We cannot be sure whether the Pythagoreanism of Nigidius, Varro and their successors was limited to such things as burial ritual, magical practices and black togas or whether it extended to less spectacular features of a “Pythagorean” life. Q. Sextius, however, founded a philosophical movement in the time of Augustus, which prescribed a vegetarian diet and taught the doctrine of transmigration of souls, although Sextius presented himself as using different arguments than Pythagoras for vegetarianism (Seneca, Ep. 108. 17 ff.) One of these Sextians, as they were known, was Sotion, the teacher of Seneca, and it is Seneca who gives us most of the information we have about them. It is also noteworthy that Sextius is also reported to have asked himself at the end of each day “What bad habit have you cured today? What vice have you resisted? In what way are you better” (Seneca, De Ira III 36). Cicero tells us that it was “the Pythagorean custom” to call to mind in the evening everything said, heard or done during the day (Sen. 38, cf. Iamblichus, VP 164). The practice described by Cicero is directed at training the memory in contrast to Sextius' questions, which call for moral self-examination.

Something similar to the Sextian version of the practice is found in lines 40-44 of the Golden Verses, a pseudepigraphical treatise consisting of 71 Greek hexameter verses, which were ascribed to Pythagoras or the Pythagoreans. The poem is a combination of materials from different dates, and it is uncertain when it took the form preserved in manuscripts and called the Golden Verses; dates ranging from 350 BC to 400 AD have been suggested (see Thom 1995). The Golden Verses are frequently quoted in the first centuries AD and thus constitute one model of the Pythagorean life in Neopythagoreanism, one that is free from magical practices. Much of the advice is common to all of Greek ethical thought (e.g. honoring the gods and parents; mastering lust and anger; deliberating before acting, following measure in all things), but there are also mentions of dietary restrictions typical of early Pythagoreanism and the promise of leaving the body behind to join the aither as an immortal.

Our most detailed account of a Neopythagorean living a life inspired by Pythagoras is Philostratus' Life of Apollonius of Tyana. Apollonius was active in the second half of the first century AD and died in 97; Philostratus' life, which was written over a century later at the request of the empress Julia Domna and completed after her death in 217 AD, is more novel than sober biography. Some have even wondered if Apollonius' Pythagoreanism is largely the creation of Philostratus, but there is evidence that Apollonius wrote a life of Pythagoras used by Iamblichus (VP 254) and Porphyry (Burkert 1972, 100), and the fragment of his treatise On Sacrifices has clear connections to Neopythagorean philosophy (Kahn 2001, 143-145). According to Philostratus, Apollonius identified his wisdom as that of Pythagoras, who taught him the proper way to worship the gods, to wear linen rather than wool, to wear his hair long, and to eat no animal food (I 32).

→ **PROMPT 1**:
Answer these from the passage on Neopythagorean life:
(a) Who taught Seneca?
(b) How many Greek hexameter verses make up the Golden Verses?
(c) In what year did Apollonius die?
→ **PROMPT 2**: Carry on the passage about Neopythagorean life from the point where it stops.
The data below comes from a separate source.

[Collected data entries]
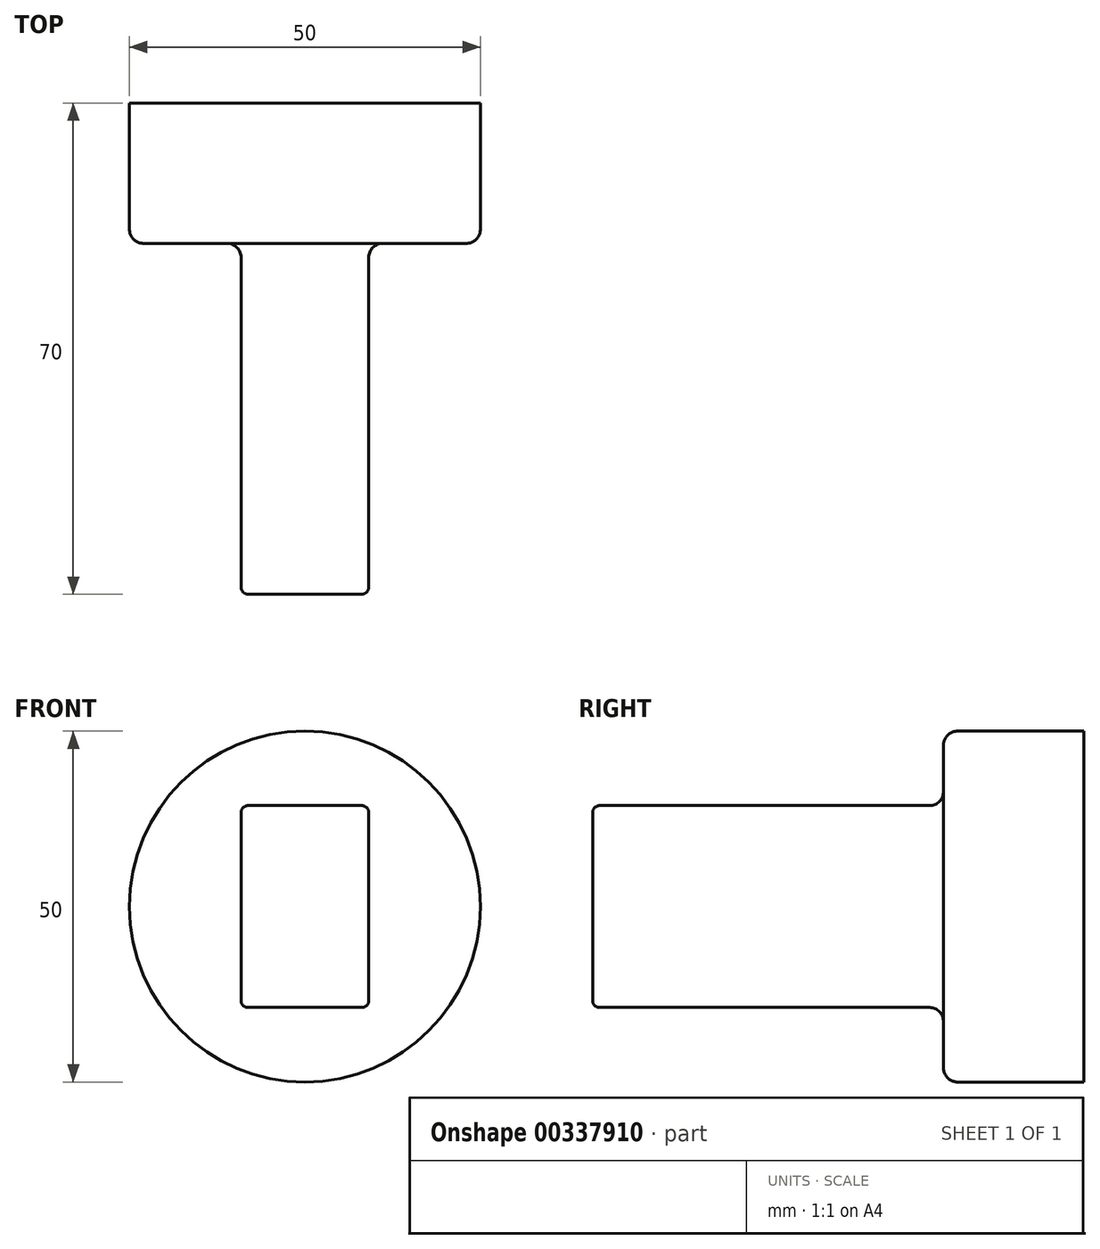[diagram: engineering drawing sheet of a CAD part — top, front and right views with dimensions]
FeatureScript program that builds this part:
annotation { "Feature Type Name" : "Feature", "Feature Type Description" : "" }
export const myFeature = defineFeature(function(context is Context, id is Id, definition is map)
    precondition{}
    {
        {
            var Q0;
            Q0=qCreatedBy(makeId("Front.planeOp"),FACE);
            var sketch = newSketch(context, id + "F0", { "sketchPlane" : qUnion([Q0])});
            skCircle(sketch, "E0", {"center": v(0, 0) * mm, "radius": 25 * mm});
            skSolve(sketch);
        }
        {
            var Q0;
            Q0 = qSketchRegion(id + "F0", true);
            extrude(context, id + "F1", {"entities" : qUnion([Q0]), "endBound" : BoundingType.SYMMETRIC, "depth" : 20 * mm});
        }
        {
            var Q0;
            Q0=makeQuery(id+"F1.opExtrude","CAP_FACE",FACE,{"disambiguationData":[OSD([sQuery(id+"F0.wireOp",EDGE,"E0")])],"isStart":false});
            var sketch = newSketch(context, id + "F2", { "sketchPlane" : qUnion([Q0])});
            skLineSegment(sketch, "E1.bottom", {"start": v(9.1, 14.39) * mm, "end": v(-9.1, 14.39) * mm});
            skLineSegment(sketch, "E1.top", {"start": v(9.1, -14.39) * mm, "end": v(-9.1, -14.39) * mm});
            skLineSegment(sketch, "E1.left", {"start": v(9.1, 14.39) * mm, "end": v(9.1, -14.39) * mm});
            skLineSegment(sketch, "E1.right", {"start": v(-9.1, 14.39) * mm, "end": v(-9.1, -14.39) * mm});
            skPoint(sketch, "E1.middle", {"position": v(0, 0) * mm});
            skSolve(sketch);
        }
        {
            var Q0;
            Q0=makeQuery(id+"F2.imprint","IMPRINT",FACE,{"disambiguationData":[TD([[makeQuery(id+"F2.imprint","IMPRINT",EDGE,{"derivedFrom":sQuery(id+"F2.wireOp",EDGE,"E1.bottom")}),1.0]])]});
            extrude(context, id + "F3", {"entities" : qUnion([Q0]), "operationType" : NewBodyOperationType.ADD, "depth" : 50 * mm});
        }
        {
            var Q0;
            Q0=makeQuery(id+"F3.opExtrude","CAP_EDGE",EDGE,{"disambiguationData":[OSD([sQuery(id+"F2.wireOp",EDGE,"E1.bottom")])],"isStart":true});
            var Q1;
            Q1=makeQuery(id+"F3.opExtrude","CAP_EDGE",EDGE,{"disambiguationData":[OSD([sQuery(id+"F2.wireOp",EDGE,"E1.left")])],"isStart":true});
            var Q2;
            Q2=makeQuery(id+"F3.opExtrude","CAP_EDGE",EDGE,{"disambiguationData":[OSD([sQuery(id+"F2.wireOp",EDGE,"E1.right")])],"isStart":true});
            var Q3;
            Q3=makeQuery(id+"F3.opExtrude","CAP_EDGE",EDGE,{"disambiguationData":[OSD([sQuery(id+"F2.wireOp",EDGE,"E1.top")])],"isStart":true});
            var Q4;
            Q4=makeQuery(id+"F3.opExtrude","SWEPT_EDGE",EDGE,{"disambiguationData":[OSD([sQuery(id+"F2.wireOp",EDGE,"E1.top"),sQuery(id+"F2.wireOp",EDGE,"E1.right")])]});
            var Q5;
            Q5=makeQuery(id+"F3.opExtrude","SWEPT_EDGE",EDGE,{"disambiguationData":[OSD([sQuery(id+"F2.wireOp",EDGE,"E1.bottom"),sQuery(id+"F2.wireOp",EDGE,"E1.right")])]});
            var Q6;
            Q6=makeQuery(id+"F3.opExtrude","SWEPT_EDGE",EDGE,{"disambiguationData":[OSD([sQuery(id+"F2.wireOp",EDGE,"E1.bottom"),sQuery(id+"F2.wireOp",EDGE,"E1.left")])]});
            var Q7;
            Q7=makeQuery(id+"F3.opExtrude","SWEPT_EDGE",EDGE,{"disambiguationData":[OSD([sQuery(id+"F2.wireOp",EDGE,"E1.top"),sQuery(id+"F2.wireOp",EDGE,"E1.left")])]});
            var Q8;
            Q8=makeQuery(id+"F3.opExtrude","CAP_EDGE",EDGE,{"disambiguationData":[OSD([sQuery(id+"F2.wireOp",EDGE,"E1.left")])],"isStart":false});
            var Q9;
            Q9=makeQuery(id+"F3.opExtrude","CAP_EDGE",EDGE,{"disambiguationData":[OSD([sQuery(id+"F2.wireOp",EDGE,"E1.right")])],"isStart":false});
            var Q10;
            Q10=makeQuery(id+"F3.opExtrude","CAP_EDGE",EDGE,{"disambiguationData":[OSD([sQuery(id+"F2.wireOp",EDGE,"E1.bottom")])],"isStart":false});
            var Q11;
            Q11=makeQuery(id+"F3.opExtrude","CAP_EDGE",EDGE,{"disambiguationData":[OSD([sQuery(id+"F2.wireOp",EDGE,"E1.top")])],"isStart":false});
            fillet(context, id + "F4", {"entities" : qUnion([Q0, Q1, Q2, Q3, Q4, Q5, Q6, Q7, Q8, Q9, Q10, Q11]), "radius" : 1 * mm, "tangentPropagation" : true, "allowEdgeOverflow" : false});
        }
        {
            var Q0;
            Q0=makeQuery(id+"F1.opExtrude","CAP_FACE",FACE,{"disambiguationData":[OSD([sQuery(id+"F0.wireOp",EDGE,"E0")])],"isStart":false});
            fillet(context, id + "F5", {"entities" : qUnion([Q0]), "radius" : 2 * mm, "tangentPropagation" : true, "allowEdgeOverflow" : false});
        }
    });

→ **WRITTEN RESPONSE 1**:
(a) Sotion
(b) 71
(c) 97

→ **WRITTEN RESPONSE 2**:
Like Pythagoras, Apollonius journeys to consult the wise men of the east and learns from the Brahmins in India that the doctrine of transmigration, which Apollonius inherited from Pythagoras, originated in India and was handed on to the Egyptians from whom Pythagoras derived it (III 19). Philostratus (I 2) emphasizes that Apollonius was not a magician, thus trying to free him from the more disreputable connotations of Pythagorean practices associated with figures such as Anaxilaus and Vatinius (see above). Nonetheless, Philostratus' life does recount a number of Apollonius' miracles, such as the raising of a girl from the dead (IV 45).

These miracles made Apollonius into a pagan counterpart to Christ. The emperor Alexander Severus (222-235 AD) worshipped Apollonius alongside Christ, Abraham and Orpheus (Hist. Aug., Vita Alex. Sev. 29.2). Hierocles, the Roman governor of Bithynia, who was rigorous in his persecution of Christians, championed Apollonius at the expense of Christ, in The Lover of Truth, and drew as a response Eusebius' Against Hierocles. As mentioned above, there is some probability that Iamblichus intends to elevate Pythagoras himself as a pagan counterpart to Christ in his On the Pythagorean Life (Dillon and Hershbell 1991, 25-26).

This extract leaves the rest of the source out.